The manager.py file defines the SessionManager class, which is responsible for managing multiple client sessions. Key features include:

  • Adding and restarting sessions
  • Sending messages to specific sessions
  • Cleaning up inactive sessions

4. listen.py

The listen.py file is the main server file that sets up the FastAPI application and defines various API endpoints.

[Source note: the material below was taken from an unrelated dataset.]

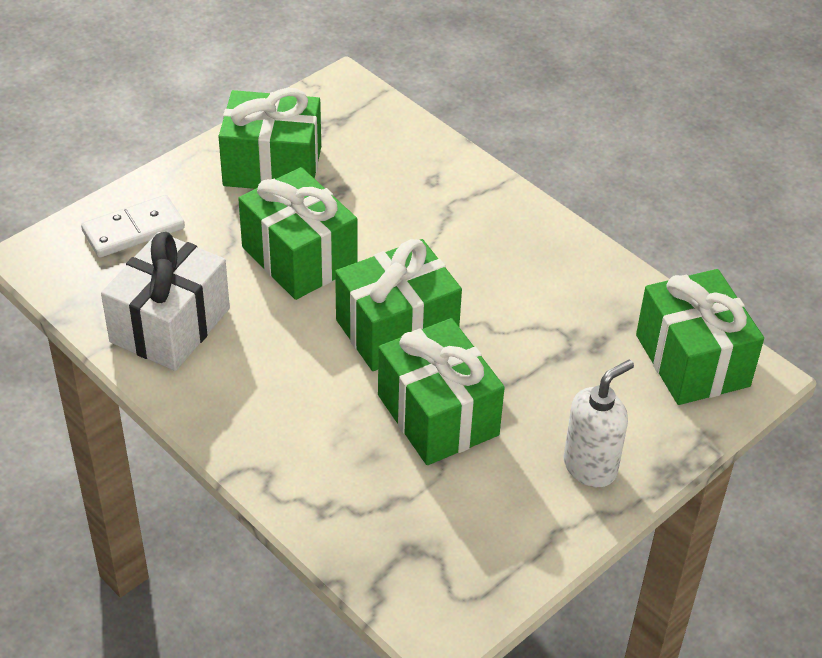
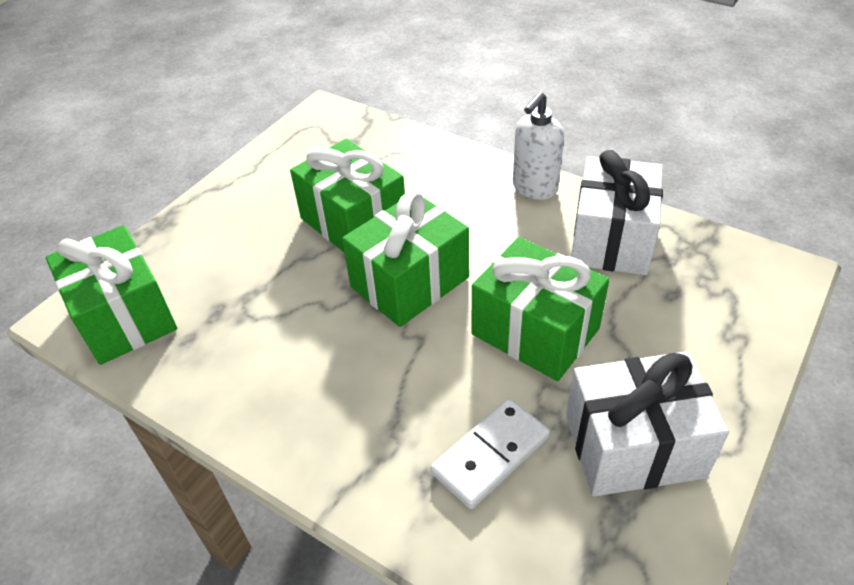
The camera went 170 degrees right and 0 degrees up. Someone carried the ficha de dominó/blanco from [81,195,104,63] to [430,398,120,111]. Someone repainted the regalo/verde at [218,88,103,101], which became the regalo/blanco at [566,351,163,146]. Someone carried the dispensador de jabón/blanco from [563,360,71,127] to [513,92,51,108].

Key features include:

  • Setting up CORS middleware
  • Handling WebSocket connections
  • Managing file uploads
  • Providing API endpoints for agent interactions, file operations, and security analysis
  • Serving static files for the frontend

Workflow Description

  1. Server Initialization:

    • The FastAPI application is created and configured in listen.py.
    • CORS middleware and static file serving are set up.
    • The SessionManager is initialized.
  2. Client Connection:

    • When a client connects via WebSocket, a new Session is created or an existing one is restarted.
    • The Session initializes an AgentSession, which sets up the runtime environment and agent controller.
  3. Agent Initialization:

    • The client sends an initialization request.
    • The server creates and configures the agent based on the provided parameters.
    • The runtime environment is set up, and the agent controller is initialized.
  4. Event Handling:

    • The Session manages the event stream between the client and the agent.
    • Events from the client are dispatched to the agent.
    • Observations from the agent are sent back to the client.
  5. File Operations:

    • The server handles file uploads, ensuring they meet size and type restrictions.
    • File read and write operations are performed through the runtime environment.
  6. Security Analysis:

    • If configured, a security analyzer is initialized for each session.
    • Security-related API requests are forwarded to the security analyzer.
  7. Session Management:

    • The SessionManager periodically cleans up inactive sessions.
    • It also handles sending messages to specific sessions when needed.
  8. API Endpoints:

    • Various API endpoints are provided for agent interactions, file operations, and retrieving configuration defaults.

This server architecture allows for managing multiple client sessions, each with its own agent instance, runtime environment, and security analyzer. The event-driven design facilitates real-time communication between clients and agents, while the modular structure allows for easy extension and maintenance of different components.